WHAT TO WORK ON:
Within the records below, how many lines hold the string "left"? State that number and nothing else.
______
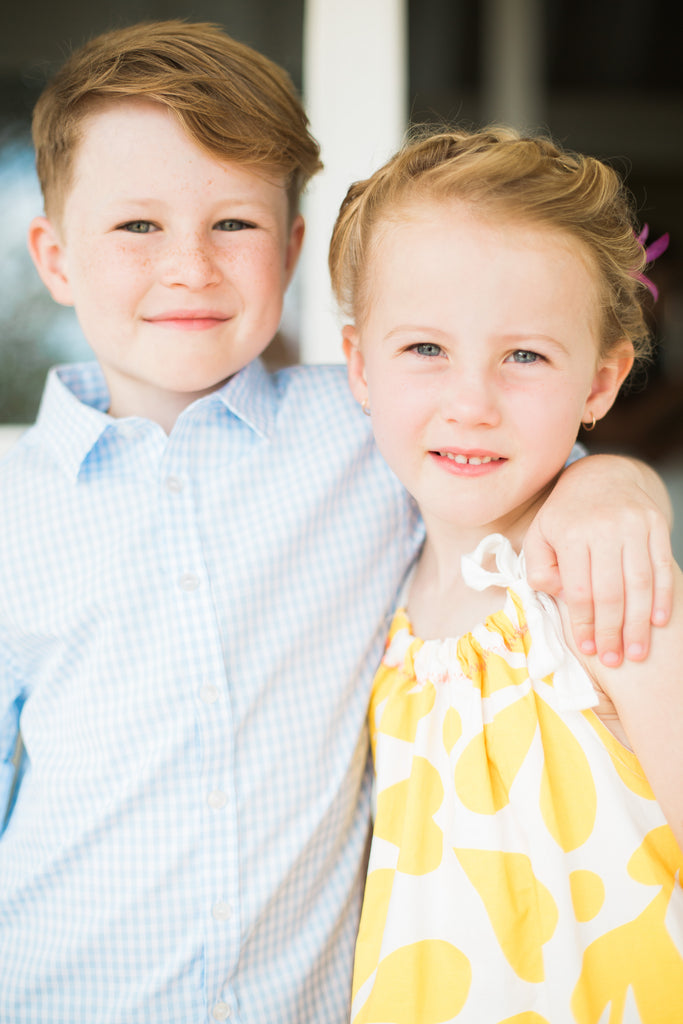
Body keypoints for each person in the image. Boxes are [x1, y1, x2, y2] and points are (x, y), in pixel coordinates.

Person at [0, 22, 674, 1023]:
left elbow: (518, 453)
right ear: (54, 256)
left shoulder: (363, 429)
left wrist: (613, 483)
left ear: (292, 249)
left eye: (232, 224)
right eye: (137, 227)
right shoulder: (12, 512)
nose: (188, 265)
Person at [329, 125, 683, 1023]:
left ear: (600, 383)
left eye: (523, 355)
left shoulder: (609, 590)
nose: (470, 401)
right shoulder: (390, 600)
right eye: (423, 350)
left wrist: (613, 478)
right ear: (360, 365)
______
OUTPUT FOR THIS EXERCISE:
9